Não se vislumbram roupas esfarrapadas, criaturas dickensianas grotescas ou vilões de Sherlock Holmes. Vê-se uma vibrante zona comercial com o seu tráfego de carretas e carroças, com ruas pejadas de crianças em dia de descanso, mães que acompanham filhos de tenra idade e homens que seguem nos seus afazeres. Mostram-nos um bairro movimentado que foi surpreendido por um fotógrafo que ostensivamente o decidiu fotografar. Um bairro que decidiu ostensivamente mostrar-se surpreendido ao fotógrafo.

CA Mathew, Bell Lane em direcção a Crispin Street,
Londres, 20 de Abril de 1912
imagem obtida aqui


CA Mathew, Crispin Street em direcção ao mercado de Spitalfields,
Londres, 20 de Abril de 1912
imagem obtida aqui


CA Mathew, Spital Square em direcção ao mercado,
Londres, 20 de Abril de 1912
imagem obtida aqui


CA Mathew, Brushfield Street em direcção a Christ Church,
Londres, 20 de Abril de 1912
imagem obtida aqui


CA Mathew, Artillery Lane em direcção a Artillery Passage,
Londres, 20 de Abril de 1912
imagem obtida aqui



CA Mathew, Middlesex Street em direcção a Bishopsgate,
Londres, 20 de Abril de 1912
imagem obtida aqui



CA Mathew, Sandys Row a partir de Artillery Lane,
Londres, 20 de Abril de 1912
imagem obtida aqui



CA Mathew, Widegate Street em direcção a Artillery Passage,
Londres, 20 de Abril de 1912
imagem obtida aqui





Como disse há pouco, nada se sabe dos motivos de CA Mathew, se terá agido em resposta a uma encomenda, se terá fotografado para passar o tempo em virtude dum atraso no comboio que o levaria a Brightlingsea.
Se os conhecêssemos, possivelmente não acrescentariam nada de particularmente importante. Este é um mistério insignificante, de cuja resolução não depende verdadeiramente nada.

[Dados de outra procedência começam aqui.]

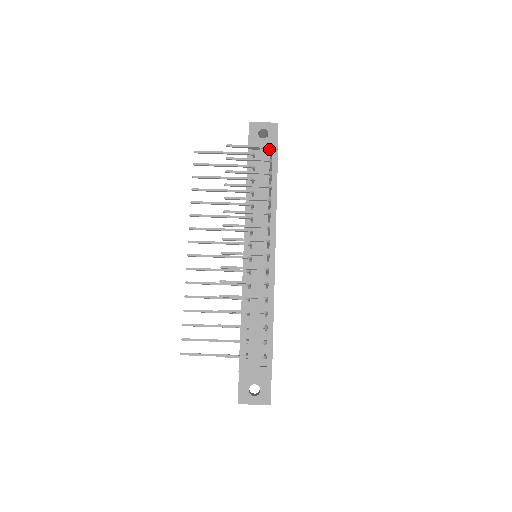
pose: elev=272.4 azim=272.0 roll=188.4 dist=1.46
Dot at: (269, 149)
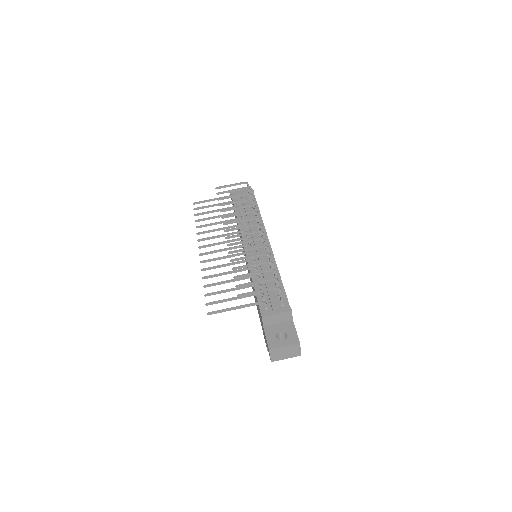
Dot at: occluded
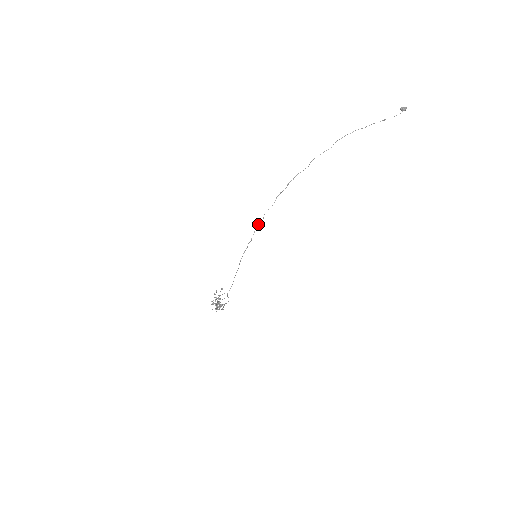
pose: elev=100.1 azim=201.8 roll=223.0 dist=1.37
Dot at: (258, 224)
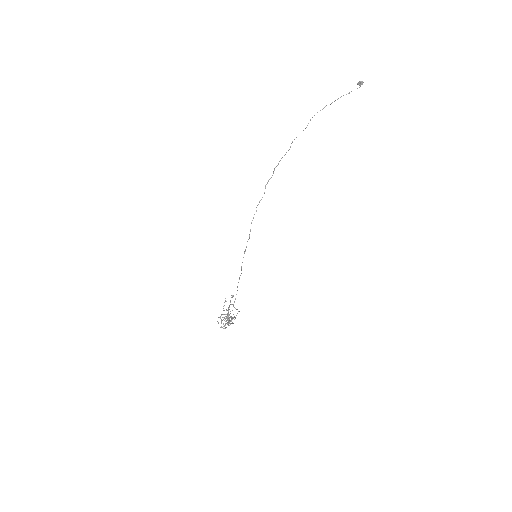
Dot at: occluded
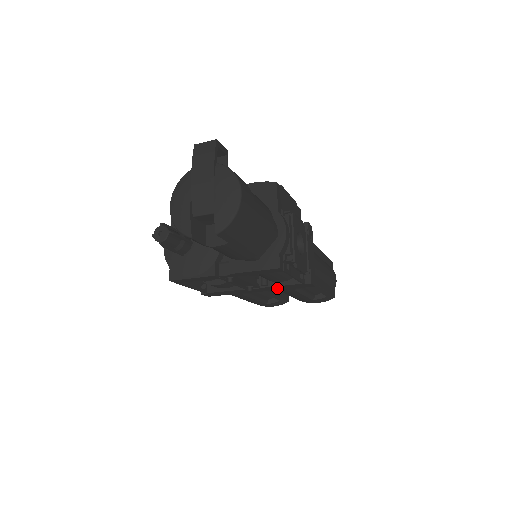
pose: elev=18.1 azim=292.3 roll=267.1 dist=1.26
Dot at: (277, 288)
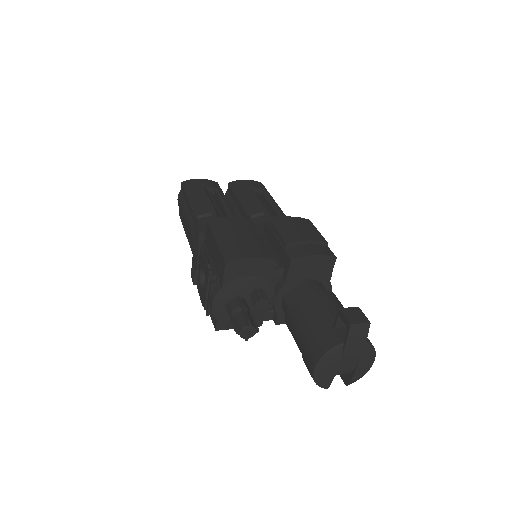
Dot at: occluded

Mas desse carácter enigmático advem grande parte do encantamento das imagens.
Socorro-me para explicar , como é da praxe entre os menos dotados de talento, de uma voz com autoridade. Italo Calvino, escritor italiano, dizia que, antes de saber ler, passava horas olhando para os quadradinhos dos fumetti americanos (bandas desenhadas), inventando a partir das imagens enredos e significados, que mudavam e se aprofundavam a cada nova passagem. Quando começou a ler, a experiência proporcionada pelas histórias aos quadradinhos tornou-se algo bem mais pobre, limitada como era pelos parâmetros introduzidos pelo texto dos autores.

O mesmo se passa, de certa forma, com a Fotografia. Como todas as criações artísticas, encerra na sua natureza um certo grau de polissemia.
As interpretações de uma obra podem variar consoante as experiências e os instrumentos de interpretação do observador. Quando demasiado vagos os elementos reconhecíveis, tenderá para o abstracto. Quando fortemente legendada, tenderá para o documental. Nas imagens de CA Mathew temos um feliz equilíbrio entre o vago e o identificável.

Estas imagens de que pouco sabemos, além da localização e da data, cativam-nos pelo vislumbre de um tempo que não vivemos e que não conhecemos verdadeiramente, mas que podemos situar. Ajudam ( sobretudo os londrinos) a ter uma percepção mais verdadeira de um bairro, mas não o catalogam.
Dão-nos o estranho prazer de olhar para uma Inglaterra chocada com o recente afundamento do Titanic ( a manchete do desastre aparece numa das fotografias), para os seus habitantes, sem nos dizer quem eram e o que fariam mais tarde. Das crianças que olhavam para a câmara sabemos que passariam por duas guerras mundiais e pelo fim dos impérios coloniais, mais nada.

Tudo o resto podemos imaginar. Como fazia Calvino, criança, com os seus fumetti.